(PROMPT)
Below is some material. Set down exactly the line where "interest was compounded." appears and all lines after it, and stop at the last line.
..............................
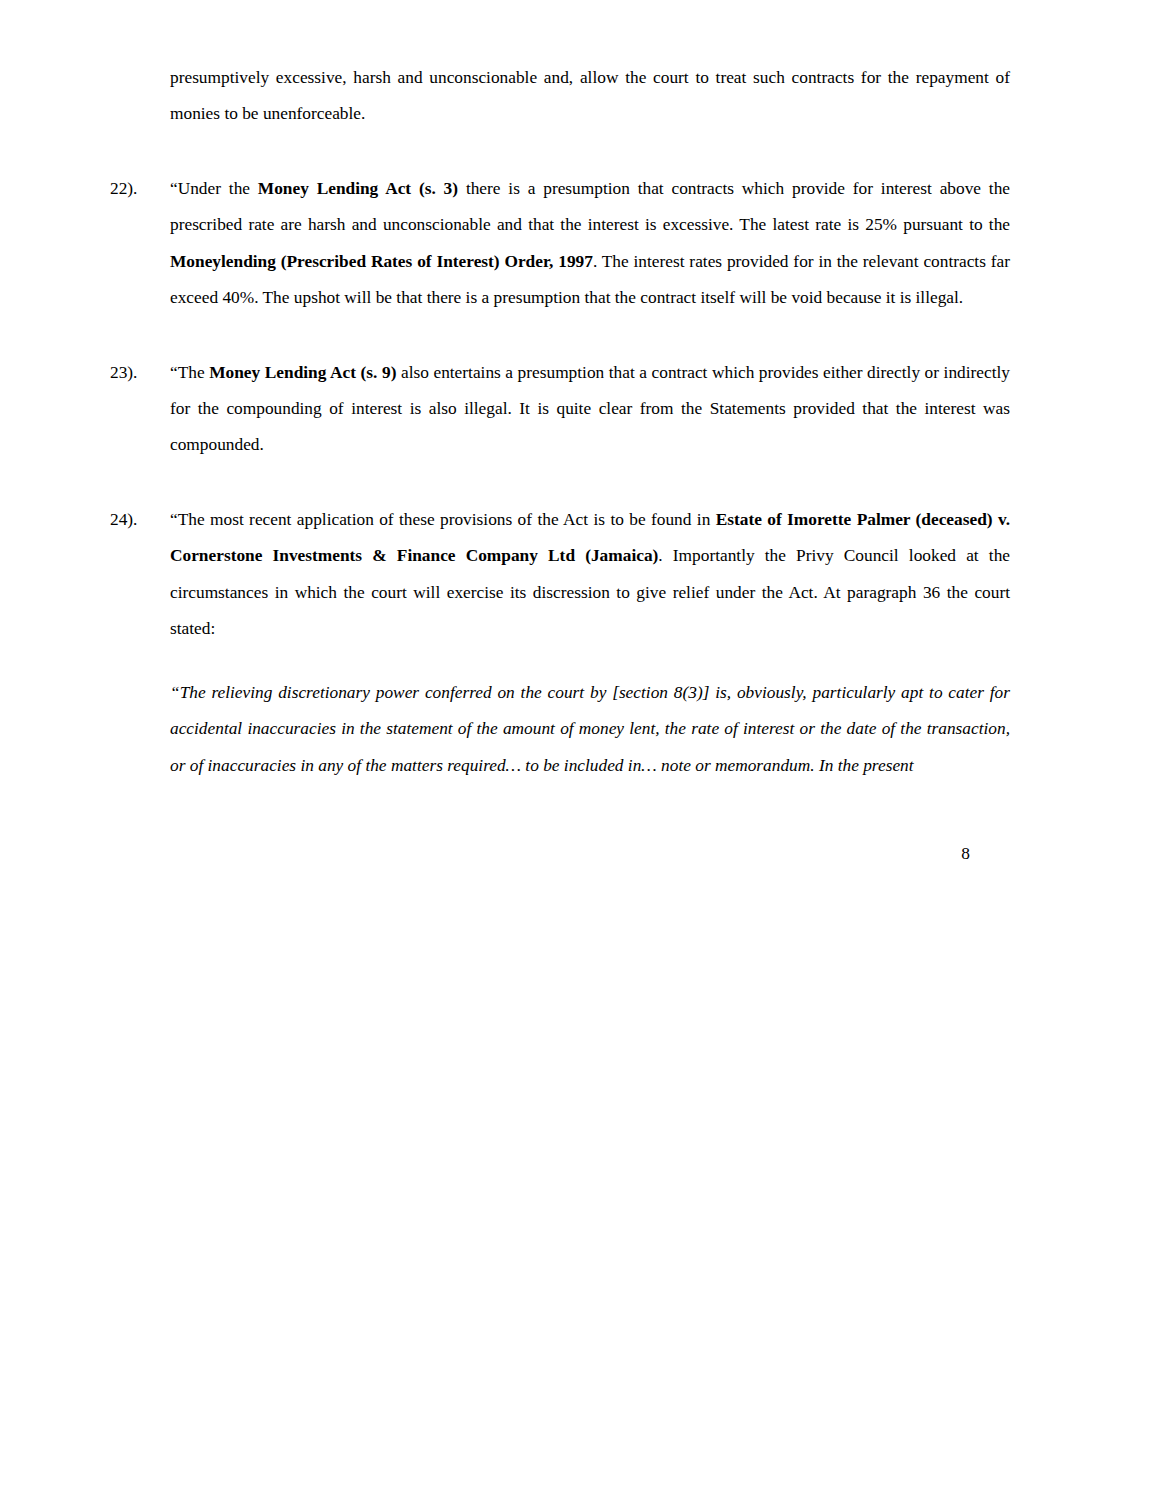presumptively excessive, harsh and unconscionable and, allow the court to treat such contracts for the repayment of monies to be unenforceable.
22).
“Under the Money Lending Act (s. 3) there is a presumption that contracts which provide for interest above the prescribed rate are harsh and unconscionable and that the interest is excessive. The latest rate is 25% pursuant to the Moneylending (Prescribed Rates of Interest) Order, 1997. The interest rates provided for in the relevant contracts far exceed 40%. The upshot will be that there is a presumption that the contract itself will be void because it is illegal.
23).
“The Money Lending Act (s. 9) also entertains a presumption that a contract which provides either directly or indirectly for the compounding of interest is also illegal. It is quite clear from the Statements provided that the interest was compounded.
24).
“The most recent application of these provisions of the Act is to be found in Estate of Imorette Palmer (deceased) v. Cornerstone Investments & Finance Company Ltd (Jamaica). Importantly the Privy Council looked at the circumstances in which the court will exercise its discression to give relief under the Act. At paragraph 36 the court stated:
“The relieving discretionary power conferred on the court by [section 8(3)] is, obviously, particularly apt to cater for accidental inaccuracies in the statement of the amount of money lent, the rate of interest or the date of the transaction, or of inaccuracies in any of the matters required… to be included in… note or memorandum. In the present
8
..............................
(SOLUTION FOR THIS PROBLEM)
“The Money Lending Act (s. 9) also entertains a presumption that a contract which provides either directly or indirectly for the compounding of interest is also illegal. It is quite clear from the Statements provided that the interest was compounded.
24).
“The most recent application of these provisions of the Act is to be found in Estate of Imorette Palmer (deceased) v. Cornerstone Investments & Finance Company Ltd (Jamaica). Importantly the Privy Council looked at the circumstances in which the court will exercise its discression to give relief under the Act. At paragraph 36 the court stated:
“The relieving discretionary power conferred on the court by [section 8(3)] is, obviously, particularly apt to cater for accidental inaccuracies in the statement of the amount of money lent, the rate of interest or the date of the transaction, or of inaccuracies in any of the matters required… to be included in… note or memorandum. In the present
8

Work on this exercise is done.